MGM Growth Properties, a real estate investment trust (REIT), indicated on Monday that it could be interested in acquiring another property on the Las Vegas Strip. During a third quarter earnings call, CEO James Stewart said that his company was definitely looking to expand, but only with large casino properties that would “move the needle.”

MGM Growth owns several Las Vegas casinos, including Excalibur, Mandalay Bay, The Mirage, New York-New York, Luxor, and Park MGM. If those all sound like MGM Resorts properties to you, you are right! MGM Growth owns the properties, but is 57 percent owned by MGM Resorts. Additionally, its only tenant is MGM Resorts. Basically, MGM Growth is the landlord and MGM is the renter and operator of the casinos.

The likely target for MGM Growth? Las Vegas Sands. Last week, Bloomberg reported that the company, owned by Sheldon Adelson, will likely sell its Las Vegas properties, consolidating its casino business to Asia. Sands owns The Venetian Resort, the Palazzo, and the Sands Expo Convention Center.

Thus, if we narrow it down, we’re looking at the Venetian for MGM Growth.

Sands spokesman Ron Reese did not comment when asked about it by the Las Vegas Review-Journal. James Stewart also declined to answer when asked during the earnings call.

But even though Las Vegas has had an extremely rough go of it during the COVID-19 pandemic, Stewart believes the city will rebound strongly once things get back to normal.

“I think that the city, particularly those (Strip) properties, are going to be set up for some very significant growth once we get to the other side of COVID,” he said. “We would definitely be interested (in a Strip asset).”

He added that if his company did buy a casino property, it would definitely be with the intent to lease it. It sounds like MGM Growth would not make a deal without a tenant in place that would be able to make rent payments during the pandemic.

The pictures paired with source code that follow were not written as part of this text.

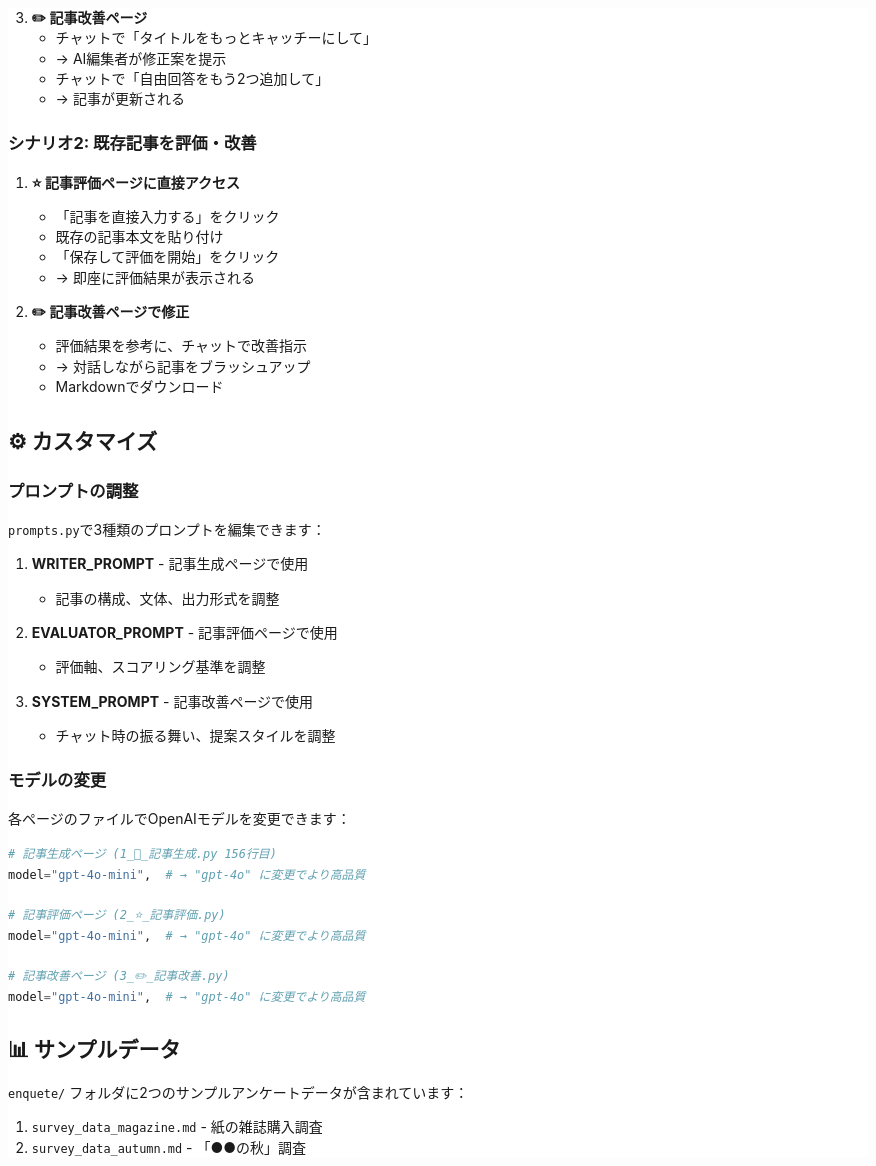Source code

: 3. **✏️ 記事改善ページ**
   - チャットで「タイトルをもっとキャッチーにして」
   - → AI編集者が修正案を提示
   - チャットで「自由回答をもう2つ追加して」
   - → 記事が更新される

### シナリオ2: 既存記事を評価・改善

1. **⭐ 記事評価ページに直接アクセス**
   - 「記事を直接入力する」をクリック
   - 既存の記事本文を貼り付け
   - 「保存して評価を開始」をクリック
   - → 即座に評価結果が表示される

2. **✏️ 記事改善ページで修正**
   - 評価結果を参考に、チャットで改善指示
   - → 対話しながら記事をブラッシュアップ
   - Markdownでダウンロード

## ⚙️ カスタマイズ

### プロンプトの調整

`prompts.py`で3種類のプロンプトを編集できます：

1. **WRITER_PROMPT** - 記事生成ページで使用
   - 記事の構成、文体、出力形式を調整

2. **EVALUATOR_PROMPT** - 記事評価ページで使用
   - 評価軸、スコアリング基準を調整

3. **SYSTEM_PROMPT** - 記事改善ページで使用
   - チャット時の振る舞い、提案スタイルを調整

### モデルの変更

各ページのファイルでOpenAIモデルを変更できます：

```python
# 記事生成ページ (1_📝_記事生成.py 156行目)
model="gpt-4o-mini",  # → "gpt-4o" に変更でより高品質

# 記事評価ページ (2_⭐_記事評価.py)
model="gpt-4o-mini",  # → "gpt-4o" に変更でより高品質

# 記事改善ページ (3_✏️_記事改善.py)
model="gpt-4o-mini",  # → "gpt-4o" に変更でより高品質
```

## 📊 サンプルデータ

`enquete/` フォルダに2つのサンプルアンケートデータが含まれています：

1. `survey_data_magazine.md` - 紙の雑誌購入調査
2. `survey_data_autumn.md` - 「●●の秋」調査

Josh Swissman, founding partner of Las Vegas gaming and hospitality consulting firm The Strategy Organization, told the Review-Journal that a deal with Sands makes perfect sense. Since MGM Growth’s only tenant right now is MGM Resorts, adding a Sands property with another operator as the tenant (perhaps Sands?) would be a good diversification strategy.

Swissman said that Las Vegas Sands’ primary revenue source in Sin City is from its convention business. Conventions have completely dried up during the COVID-19 pandemic and they will be “the last piece of the Vegas puzzle to return.”

“(But) in the long run, which is what REITs are all about … (The Venetian, Palazzo and Sands Expo Center) are great long-term investments for MGM Growth and other potential REITs,” he added.

So perhaps I shouldn’t have spoken so fast about The Venetian – the other Sands properties might be the really attractive pieces in anticipation of convention traffic returning to Las Vegas.